The wizardry of Oz
You’re probably familiar with Oz Clarke as Britain’s best-known wine critic, James May’s TV co-star in seeking out unusual beverages and one of the Three Wine Men along with Tim Atkin MW and Olly Smith.
But did you know he was the youngest ever British Wine Taster of the Year in 1973, won the last ever World Wine Tasting Championship in 1982, and played the first villain to be arrested by Superman in the 1978 movie starring Christopher Reeve?
Clarke, who was presented with the Lifetime Achievement Award at OLN's Drinks Retailing Awards 2015, went from West End actor to the prolific author, household name and face of wine tasting he is today in what he calls "a serendipitous riot".
After captaining the wine tasting team at Pembroke College, Oxford, he joined the England wine tasting team and chalked up a few international victories – along with some front-page coverage – that started to get him known as the actor who knew about wine.
He was on a theatre tour with Sheila Hancock when the editor of the Sunday Express called to offer him a job as the paper’s first wine writer. “I’d do all this stuff in the Sunday Express offices then go and sing a show in the West End. It was a wonderful life.
“The wine-writing scene back then [1980s and early 1990s] was pretty lively. Most of the old wine guard had been people who did other things. But then a bunch of us wanted to change the world – me, Joanna Simon, Tim Atkin, Anthony Rose, Robert Joseph. We’d all come from something else, none of us had been in the wine trade. I was possibly the first person who tried to look at wine from the consumer’s point of view all the time.”
At that time the off-trade was dominated by high street chains, mainly owned by breweries, most of which don’t exist anymore – such as Augustus Barnett, Victoria Wine and Threshers. “All of them offered an entirely uninspiring range,” says Clarke. “The supermarkets were only just beginning to get going. I remember as a young actor discovering M&S wines, and it was a revelation. Oddbins was just starting out. It was the kind of hero we were all waiting for, because it took the oddball rather than the mainstream approach.”
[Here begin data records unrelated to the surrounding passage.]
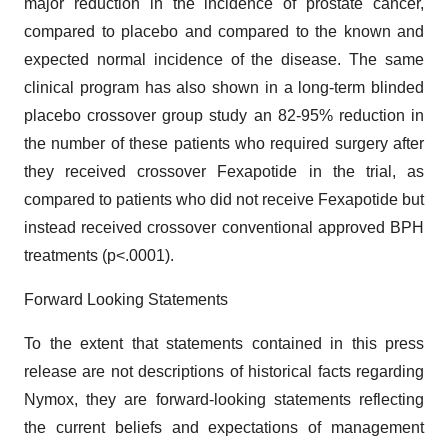
major reduction in the incidence of prostate cancer,
compared to placebo and compared to the known and
expected normal incidence of the disease. The same
clinical program has also shown in a long-term blinded
placebo crossover group study an 82-95% reduction in
the number of these patients who required surgery after
they received crossover Fexapotide in the trial, as
compared to patients who did not receive Fexapotide but
instead received crossover conventional approved BPH
treatments (p<.0001).
Forward Looking Statements
To the extent that statements contained in this press
release are not descriptions of historical facts regarding
Nymox, they are forward-looking statements reflecting
the current beliefs and expectations of management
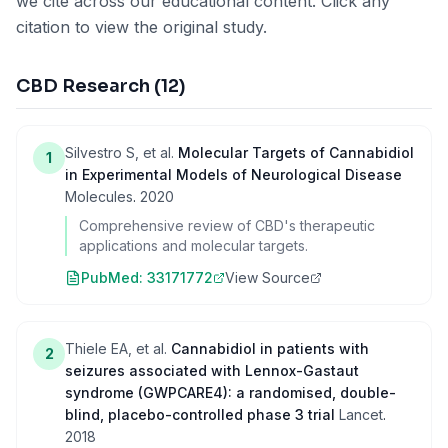
we cite across our educational content. Click any
citation to view the original study.
CBD Research
(
12
)
Silvestro S, et al.
Molecular Targets of Cannabidiol
1
in Experimental Models of Neurological Disease
Molecules
.
2020
Comprehensive review of CBD's therapeutic
applications and molecular targets.
PubMed:
33171772
View Source
Thiele EA, et al.
Cannabidiol in patients with
2
seizures associated with Lennox-Gastaut
syndrome (GWPCARE4): a randomised, double-
blind, placebo-controlled phase 3 trial
Lancet
.
2018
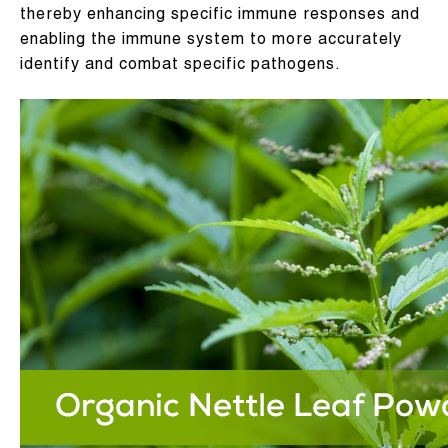
thereby enhancing specific immune responses and
enabling the immune system to more accurately
identify and combat specific pathogens.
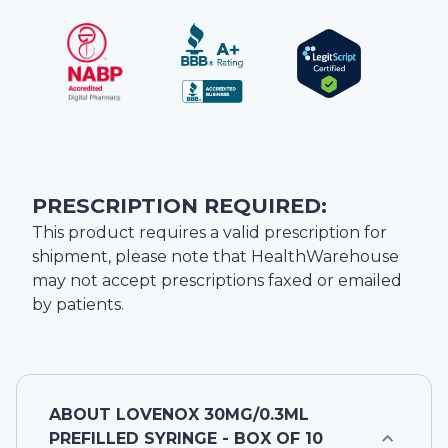
PRESCRIPTION REQUIRED:
This product requires a valid prescription for
shipment, please note that
HealthWarehouse
may not accept prescriptions faxed or emailed
by patients.
ABOUT
LOVENOX 30MG/0.3ML
PREFILLED SYRINGE - BOX OF 10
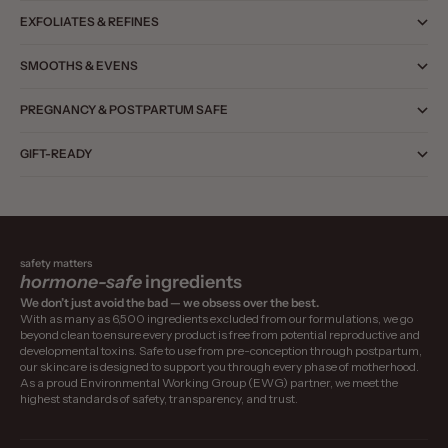
EXFOLIATES & REFINES
SMOOTHS & EVENS
PREGNANCY & POSTPARTUM SAFE
GIFT-READY
safety matters
hormone-safe
ingredients
We don’t just avoid the bad — we obsess over the best.
With as many as 6,500 ingredients excluded from our formulations, we go
beyond clean to ensure every product is free from potential reproductive and
developmental toxins. Safe to use from pre-conception through postpartum,
our skincare is designed to support you through every phase of motherhood.
As a proud Environmental Working Group (EWG) partner, we meet the
highest standards of safety, transparency, and trust.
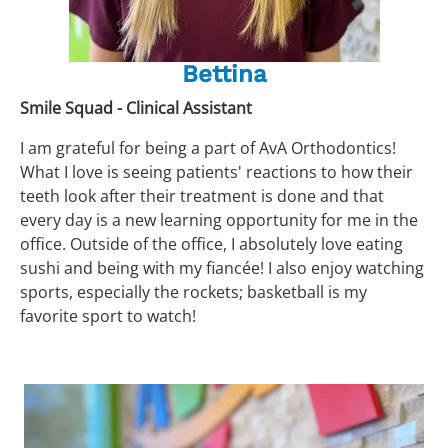
Bettina
Smile Squad - Clinical Assistant
I am grateful for being a part of AvA Orthodontics!
What I love is seeing patients' reactions to how their
teeth look after their treatment is done and that
every day is a new learning opportunity for me in the
office. Outside of the office, I absolutely love eating
sushi and being with my fiancée! I also enjoy watching
sports, especially the rockets; basketball is my
favorite sport to watch!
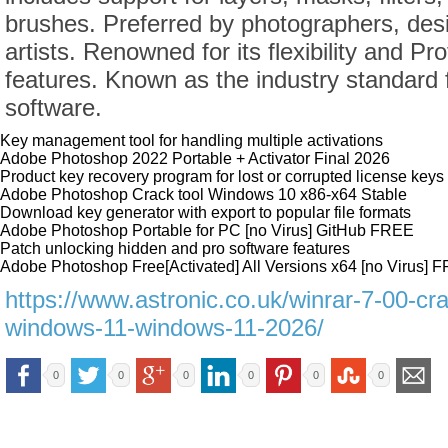
brushes. Preferred by photographers, desi
artists. Renowned for its flexibility and Pr
features. Known as the industry standard f
software.
Key management tool for handling multiple activations
Adobe Photoshop 2022 Portable + Activator Final 2026
Product key recovery program for lost or corrupted license keys
Adobe Photoshop Crack tool Windows 10 x86-x64 Stable
Download key generator with export to popular file formats
Adobe Photoshop Portable for PC [no Virus] GitHub FREE
Patch unlocking hidden and pro software features
Adobe Photoshop Free[Activated] All Versions x64 [no Virus] 
https://www.astronic.co.uk/winrar-7-00-cr
windows-11-windows-11-2026/
0
0
0
0
0
0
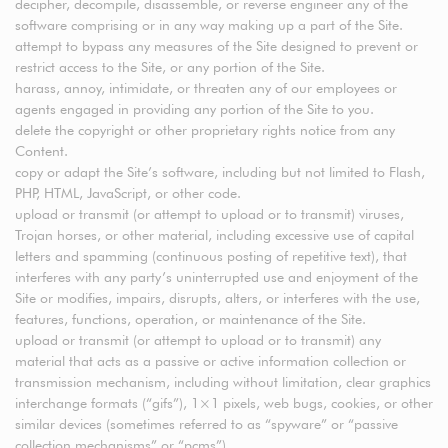
decipher, decompile, disassemble, or reverse engineer any of the
software comprising or in any way making up a part of the Site.
attempt to bypass any measures of the Site designed to prevent or
restrict access to the Site, or any portion of the Site.
harass, annoy, intimidate, or threaten any of our employees or
agents engaged in providing any portion of the Site to you.
delete the copyright or other proprietary rights notice from any
Content.
copy or adapt the Site’s software, including but not limited to Flash,
PHP, HTML, JavaScript, or other code.
upload or transmit (or attempt to upload or to transmit) viruses,
Trojan horses, or other material, including excessive use of capital
letters and spamming (continuous posting of repetitive text), that
interferes with any party’s uninterrupted use and enjoyment of the
Site or modifies, impairs, disrupts, alters, or interferes with the use,
features, functions, operation, or maintenance of the Site.
upload or transmit (or attempt to upload or to transmit) any
material that acts as a passive or active information collection or
transmission mechanism, including without limitation, clear graphics
interchange formats (“gifs”), 1×1 pixels, web bugs, cookies, or other
similar devices (sometimes referred to as “spyware” or “passive
collection mechanisms” or “pcms”).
These days, Clarke believes supermarkets on the whole do a decent job selling wine. “When there’s a good ethos, even the ones that you wouldn’t have thought of a year or two ago are doing remarkably well. Supermarkets are tremendously important when it comes to popularising wine. Tesco, Sainsbury’s, Asda and Morrisons all have some good own-label stuff.”
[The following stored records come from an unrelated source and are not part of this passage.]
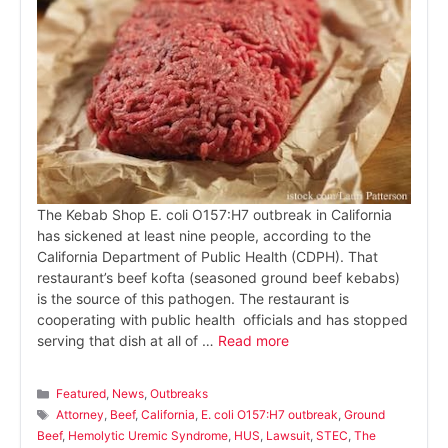
The Kebab Shop E. coli O157:H7 outbreak in California
has sickened at least nine people, according to the
California Department of Public Health (CDPH). That
restaurant’s beef kofta (seasoned ground beef kebabs)
is the source of this pathogen. The restaurant is
cooperating with public health officials and has stopped
serving that dish at all of …
Read more
Categories
Featured
,
News
,
Outbreaks
Tags
Attorney
,
Beef
,
California
,
E. coli O157:H7 outbreak
,
Ground
Beef
,
Hemolytic Uremic Syndrome
,
HUS
,
Lawsuit
,
STEC
,
The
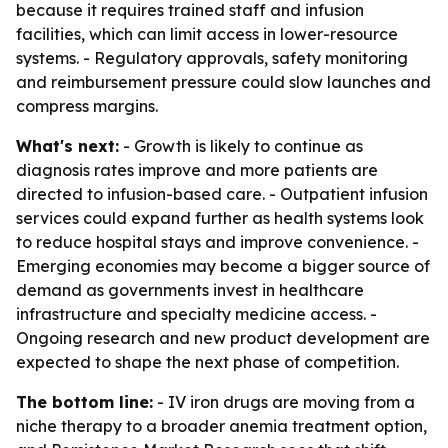
because it requires trained staff and infusion
facilities, which can limit access in lower-resource
systems. - Regulatory approvals, safety monitoring
and reimbursement pressure could slow launches and
compress margins.
What's next:
- Growth is likely to continue as
diagnosis rates improve and more patients are
directed to infusion-based care. - Outpatient infusion
services could expand further as health systems look
to reduce hospital stays and improve convenience. -
Emerging economies may become a bigger source of
demand as governments invest in healthcare
infrastructure and specialty medicine access. -
Ongoing research and new product development are
expected to shape the next phase of competition.
The bottom line:
- IV iron drugs are moving from a
niche therapy to a broader anemia treatment option,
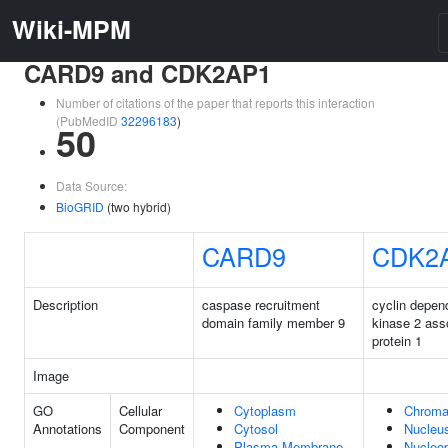
Wiki-MPM
CARD9 and CDK2AP1
Number of citations of the paper that reports this interaction
(PubMedID
32296183
)
50
Data Source:
BioGRID
(two hybrid)
CARD9
CDK2
Description
caspase recruitment
cyclin depen
domain family member 9
kinase 2 ass
protein 1
Image
GO
Cellular
Cytoplasm
Chroma
Annotations
Component
Cytosol
Nucleu
Plasma Membrane
Nucleo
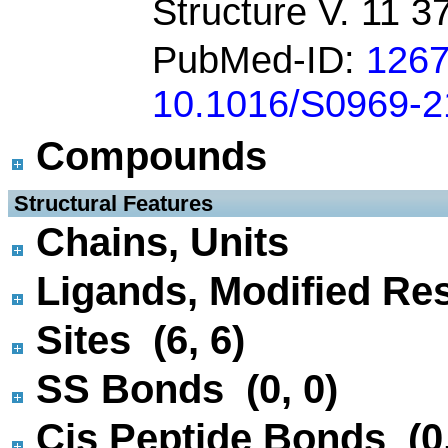
Structure V. 11 3
PubMed-ID:
126
10.1016/S0969-2
Compounds
 Structural Features
Chains, Units
Ligands, Modified Res
Sites (6, 6)
SS Bonds (0, 0)
Cis Peptide Bonds (0,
It was thanks to his acting that Clarke became the critic to pioneer the New World wine revolution in the UK. A Royal Shakespeare Company tour of Ibsen’s Hedda Gabler with Glenda Jackson and Patrick Stewart took him to Melbourne, Sydney, San Francisco, LA, New York and Washington. “I’d land and go out into the streets looking for cheap wines. They were called things like Shiraz and Riesling – strange words I didn’t know – and they tasted spectacular. I realised it was the future of wine.”
The wines Clarke discovered out there became the “heroes” he championed on the BBC’s Food & Drink programme with Jilly Goolden from 1984 to 2002. “We had 7-9 million people watching us and we used to say: don’t worry about what it’s called, just go into the shop and say you want Ozzy’s wine or Jilly’s wine and they’ll know what you mean. We’d broadcast on a Tuesday night and the shops would be empty by Wednesday lunchtime. So we had to have heroes, and Australian Chardonnay was the best.”
Is wine still as exciting nowadays?
“No. It was entirely new then, so it was the sheer thrill of something that had never existed before.”
It may not be a revolution, but exciting wines are being made. Clarke tips Australia, Chile, Greece, Croatia – “if it can be persuaded to put slightly less Serbo-Croat on the labels” – and the Douro.
He also points to English wines. “But it’s not just about English wine: there’s excitement about English cider, there are all the bakeries and farmers’ markets that keep opening up. There’s a middle class revolt coming up – we need to be a bit more caring about our own country.”